ContributionsSamedi, 28 Septembre 2013 09:50Facebook Imprimer Envoyer Réagir

Réduction de la facture des importations et lutte contre la fuite des capitaux

Pour un dispositif intégrant les banques et les entreprises

Par : M’hamed Abaci *

Il n’est pas normal dans une économie de marché qu’on fasse appel aux fonds publics pour financer le commerce ou les entreprises à caractère industriel et commercial, voire les clubs sportifs professionnels. 

Le commerce d’importation est au centre d’une préoccupation majeure du gouvernement. En effet, tout dernièrement, le Premier ministre Abdelmalek Sellal avait demandé au ministre des Finances de prendre toutes les mesures nécessaires devant la gravité de la hausse de la facture des importations et la fuite des capitaux, et fait état d’un record des transferts de devises de l’Algérie vers l’étranger, s’expliquant par sa volonté de réduire la facture des importations qui peut atteindre le cap des 60 milliards de dollars en 2013, soit près de 80% de nos recettes annuelles des hydrocarbures. 
Pour rappel, l’évolution de nos importations passant de 6 milliards de dollars en 1970 à 14 milliards de dollars en 1990 pour atteindre 48 milliards de dollars en 2012. D’où on parle du retour de l’autorisation d’importation envisagée, selon la presse, par les pouvoirs publics en vue de réduire le niveau des importations et le transfert des capitaux vers l’étranger. Ceci devrait normalement inciter à ouvrir un débat de “spécialistes-médecins de l’économie” à l’imagination féconde, car recourir à cette procédure appelée à l’époque AGI (autorisation globale d’importation) n’est pas une nouveauté en soi puisqu’elle a été instaurée pour rappel au cours des années 1970. Elle est du ressort exclusif de l’état ; elle est délivrée par le ministère du Commerce pour ouvrir droit à un transfert domicilié auprès d’une banque publique dans le cadre d’une économie planifiée, alors qu’aujourd’hui, nous sommes dans une économie de marché où on doit reconnaître que l’économie est d’abord une stratégie d’entreprise où chaque entreprise a ses spécificités et doit par conséquent développer son mode de stratégie de développement économique, orienté par les règles et les mécanismes de marché. Face à cette gravité en question, la meilleure riposte est de libérer l’entreprise et relancer l’investissement productif, débarrassé des contraintes bureaucratiques, dans le souci d’une plus grande efficacité économique.

- **DONNÉES FOURNIES**:
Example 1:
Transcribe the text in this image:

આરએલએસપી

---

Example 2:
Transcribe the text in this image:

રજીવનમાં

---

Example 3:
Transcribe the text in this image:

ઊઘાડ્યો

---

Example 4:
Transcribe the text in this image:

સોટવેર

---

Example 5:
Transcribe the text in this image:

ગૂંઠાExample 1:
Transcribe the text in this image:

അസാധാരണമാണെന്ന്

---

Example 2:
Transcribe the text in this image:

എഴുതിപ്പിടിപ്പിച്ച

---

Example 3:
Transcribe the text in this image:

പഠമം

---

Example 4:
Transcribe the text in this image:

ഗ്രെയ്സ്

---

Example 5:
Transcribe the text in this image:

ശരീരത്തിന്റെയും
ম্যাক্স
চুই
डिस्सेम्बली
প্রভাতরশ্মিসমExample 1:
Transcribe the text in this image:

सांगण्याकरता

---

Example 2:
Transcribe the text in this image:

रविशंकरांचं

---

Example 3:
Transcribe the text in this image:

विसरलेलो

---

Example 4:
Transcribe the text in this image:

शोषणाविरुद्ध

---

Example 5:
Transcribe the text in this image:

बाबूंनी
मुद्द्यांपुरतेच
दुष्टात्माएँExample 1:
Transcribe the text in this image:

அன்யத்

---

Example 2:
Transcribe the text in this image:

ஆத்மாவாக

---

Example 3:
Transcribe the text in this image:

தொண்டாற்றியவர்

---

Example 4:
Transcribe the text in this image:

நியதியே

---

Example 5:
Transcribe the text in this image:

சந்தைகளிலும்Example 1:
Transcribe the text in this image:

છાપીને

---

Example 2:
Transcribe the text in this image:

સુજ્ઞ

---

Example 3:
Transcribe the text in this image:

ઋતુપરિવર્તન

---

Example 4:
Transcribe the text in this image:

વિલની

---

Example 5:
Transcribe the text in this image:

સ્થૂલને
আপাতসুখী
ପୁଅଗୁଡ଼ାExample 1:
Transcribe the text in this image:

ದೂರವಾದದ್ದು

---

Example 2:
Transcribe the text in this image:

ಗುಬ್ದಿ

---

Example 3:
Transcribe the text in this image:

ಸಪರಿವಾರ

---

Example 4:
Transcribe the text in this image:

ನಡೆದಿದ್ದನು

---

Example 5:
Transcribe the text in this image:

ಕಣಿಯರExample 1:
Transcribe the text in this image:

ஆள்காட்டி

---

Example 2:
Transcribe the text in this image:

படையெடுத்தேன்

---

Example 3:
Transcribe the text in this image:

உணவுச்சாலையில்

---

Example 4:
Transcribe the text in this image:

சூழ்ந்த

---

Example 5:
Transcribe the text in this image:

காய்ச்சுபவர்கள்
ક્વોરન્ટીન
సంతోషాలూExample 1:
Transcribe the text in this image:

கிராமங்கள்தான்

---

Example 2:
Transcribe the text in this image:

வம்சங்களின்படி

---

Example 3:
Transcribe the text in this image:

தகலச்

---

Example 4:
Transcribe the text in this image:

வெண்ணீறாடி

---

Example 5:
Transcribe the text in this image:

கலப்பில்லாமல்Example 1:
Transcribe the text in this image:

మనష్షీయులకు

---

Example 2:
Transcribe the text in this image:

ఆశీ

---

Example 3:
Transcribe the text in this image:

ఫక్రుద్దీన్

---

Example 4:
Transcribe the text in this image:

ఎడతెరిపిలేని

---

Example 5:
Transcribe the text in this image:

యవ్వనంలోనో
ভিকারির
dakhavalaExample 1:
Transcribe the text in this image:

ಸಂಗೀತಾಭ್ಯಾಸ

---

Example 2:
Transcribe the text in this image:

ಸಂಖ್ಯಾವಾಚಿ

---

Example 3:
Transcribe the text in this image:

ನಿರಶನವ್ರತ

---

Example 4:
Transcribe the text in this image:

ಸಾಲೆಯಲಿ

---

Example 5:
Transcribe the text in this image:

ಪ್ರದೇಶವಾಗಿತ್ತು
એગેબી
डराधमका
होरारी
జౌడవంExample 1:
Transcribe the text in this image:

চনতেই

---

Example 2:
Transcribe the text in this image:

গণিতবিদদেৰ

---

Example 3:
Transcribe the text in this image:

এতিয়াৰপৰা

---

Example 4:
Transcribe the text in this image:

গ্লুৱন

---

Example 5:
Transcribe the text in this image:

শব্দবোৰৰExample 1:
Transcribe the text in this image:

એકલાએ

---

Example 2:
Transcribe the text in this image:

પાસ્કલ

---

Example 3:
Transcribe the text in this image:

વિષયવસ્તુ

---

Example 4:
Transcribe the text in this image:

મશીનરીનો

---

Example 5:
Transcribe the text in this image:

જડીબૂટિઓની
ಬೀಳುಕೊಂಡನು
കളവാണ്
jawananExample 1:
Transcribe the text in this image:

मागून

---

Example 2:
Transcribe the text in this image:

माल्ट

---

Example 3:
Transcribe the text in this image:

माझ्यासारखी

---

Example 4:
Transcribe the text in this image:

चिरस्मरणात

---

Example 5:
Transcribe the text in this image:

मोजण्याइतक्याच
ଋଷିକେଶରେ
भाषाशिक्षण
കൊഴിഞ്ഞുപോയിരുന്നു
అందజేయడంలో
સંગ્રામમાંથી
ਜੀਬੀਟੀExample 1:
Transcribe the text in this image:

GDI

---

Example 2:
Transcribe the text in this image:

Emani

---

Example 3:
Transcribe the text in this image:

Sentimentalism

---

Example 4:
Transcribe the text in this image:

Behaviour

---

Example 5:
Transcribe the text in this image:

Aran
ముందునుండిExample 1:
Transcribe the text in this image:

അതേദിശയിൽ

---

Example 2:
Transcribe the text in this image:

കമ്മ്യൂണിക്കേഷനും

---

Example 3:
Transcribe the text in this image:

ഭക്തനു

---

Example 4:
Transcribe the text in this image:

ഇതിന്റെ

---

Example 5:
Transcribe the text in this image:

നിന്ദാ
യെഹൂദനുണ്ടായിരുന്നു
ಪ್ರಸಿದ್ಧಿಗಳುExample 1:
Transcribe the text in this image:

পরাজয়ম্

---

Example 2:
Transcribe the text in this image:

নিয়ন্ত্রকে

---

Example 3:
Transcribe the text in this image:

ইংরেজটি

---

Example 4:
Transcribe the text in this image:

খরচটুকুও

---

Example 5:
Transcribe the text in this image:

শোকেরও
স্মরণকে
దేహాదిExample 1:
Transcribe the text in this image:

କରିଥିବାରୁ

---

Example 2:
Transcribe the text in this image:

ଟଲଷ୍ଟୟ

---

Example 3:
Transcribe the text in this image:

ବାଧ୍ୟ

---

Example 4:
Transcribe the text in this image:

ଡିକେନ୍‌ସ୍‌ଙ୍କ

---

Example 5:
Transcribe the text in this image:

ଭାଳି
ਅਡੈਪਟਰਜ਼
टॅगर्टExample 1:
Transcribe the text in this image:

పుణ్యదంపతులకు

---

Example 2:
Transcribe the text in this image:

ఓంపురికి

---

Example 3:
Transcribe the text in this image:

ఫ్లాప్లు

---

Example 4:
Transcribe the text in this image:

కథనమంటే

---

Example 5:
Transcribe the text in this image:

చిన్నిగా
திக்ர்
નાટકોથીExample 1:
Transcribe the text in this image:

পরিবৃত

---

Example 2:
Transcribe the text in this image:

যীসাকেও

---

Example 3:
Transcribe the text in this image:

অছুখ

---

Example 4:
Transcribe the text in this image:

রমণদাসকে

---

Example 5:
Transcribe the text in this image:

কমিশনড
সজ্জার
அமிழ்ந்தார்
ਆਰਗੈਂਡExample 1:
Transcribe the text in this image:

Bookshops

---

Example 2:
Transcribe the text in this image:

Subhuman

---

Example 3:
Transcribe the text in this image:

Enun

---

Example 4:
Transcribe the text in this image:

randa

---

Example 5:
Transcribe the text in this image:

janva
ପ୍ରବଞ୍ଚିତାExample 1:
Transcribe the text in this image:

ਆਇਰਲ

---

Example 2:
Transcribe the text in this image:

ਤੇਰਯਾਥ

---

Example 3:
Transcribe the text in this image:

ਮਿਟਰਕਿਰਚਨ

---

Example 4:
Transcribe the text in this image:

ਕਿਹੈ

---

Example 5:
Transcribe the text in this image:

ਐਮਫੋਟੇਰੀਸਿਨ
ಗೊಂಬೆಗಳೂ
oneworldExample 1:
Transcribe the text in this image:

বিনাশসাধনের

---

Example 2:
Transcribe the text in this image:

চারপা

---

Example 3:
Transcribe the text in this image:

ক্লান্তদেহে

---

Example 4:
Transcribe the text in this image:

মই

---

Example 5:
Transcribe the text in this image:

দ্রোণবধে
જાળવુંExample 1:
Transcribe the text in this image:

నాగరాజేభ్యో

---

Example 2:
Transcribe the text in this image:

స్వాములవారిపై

- **À FAIRE**:
**a.** Répondez brièvement à ces questions sur l'article consacré à la facture des importations :
(i) Quel montant la facture des importations peut-elle atteindre en 2013 ?
(ii) À combien s'élevaient les importations en 1990 ?
(iii) Quel ministère délivrait l'autorisation globale d'importation ?
**b.** Prolongez l'article sur la réduction de la facture des importations au-delà de sa dernière phrase.
Les entrées n'ont aucun lien avec l'article.

- **RÉSULTATS DE L'EXERCICE**:
**a.**
(i) 60 milliards de dollars, soit près de 80 % des recettes annuelles des hydrocarbures.
(ii) 14 milliards de dollars.
(iii) Le ministère du Commerce.

**b.**
Dans cette mission particulière de l’état d’apporter les changements, on s’interroge du rôle et de la place de nos banques dans le financement de l’économie : sont-elles à bout de souffle devant la gravité de l’expansion du commerce de l’importation aux dépens de l’exportation, lorsque l’on sait près de 70% de nos revenus provenant de la rente pétrolière en devises fortes financent les importations, et que près de 45% de la masse monétaire est dans les circuits du commerce informel et par conséquent échappe à nos banques ? Elles sont censées s’adapter avec les outils du management moderne telles que les techniques bancaires, l’ingénierie financière et l’intelligence économique, de manière à surveiller le niveau de confiance et à maîtriser l’évolution économique et financière des agents économiques, dont notamment les importateurs, afin d’évaluer de manière tous risques et par voie de conséquence le développement du commerce extérieur dans la croissance et le contrôle des flux financiers vers l’étranger en relation avec les exportations et les importations. Il semble désormais établi que, si le financement via les banques publiques n’évolue pas, on peut craindre la grande crise économique et sociale du pays, sachant que 90% de crédits relèvent des banques publiques. Il y a donc nécessite de s’interroger  pour une meilleure appréhension de cette nouvelle mesure sur le commerce extérieur, afin d’améliorer et de fructifier les réserves de changes, au moment où nos importateurs ne jouent aucun rôle à l’international, pour que les importations soient un relais de croissance et d’être également des acteurs dans l’exportation et le développement économique.
Voilà un signe révélateur d’une situation qui soulève un problème sérieux dans la gestion économique et financière du pays, où l’état semble vouloir cerner ce problème à travers la réduction des importations. Alors que nous n’avons ni économie politique ni stratégies d’entreprises. C’est à ce niveau-là que réside la véritable problématique du recours irrationnel au commerce de l’importation et à la rente pétrolière au détriment des valeurs du travail et des compétences (VH).
Nous sommes bien obligés de constater, une nouvelle fois, qu’on n’a pas réussi à faire émerger une économie de production, même après avoir institué le Crédoc par la loi de finances complémentaire 2009 ferme et non révisable, avec comme objectif de promouvoir la production nationale. En somme, rien d’extraordinaire  pour libérer le pays de la forte dépendance d’un système économique et budgétaire par rapport aux hydrocarbures.
Cela met en avant de grandes questions sur l’apport du commerce de l’importation dans la vie économique et sociale du pays. 
Que doit-on financer : l’usine ou le kiwi ? 
Existe-t-il réellement une offre nationale de substitution qui pourrait faire face aujourd’hui à la réduction des importations ou notre dépendance vis-à-vis de l’extérieur ? 
Combien sont-ils les importateurs dotés d’une vraie organisation managériale ?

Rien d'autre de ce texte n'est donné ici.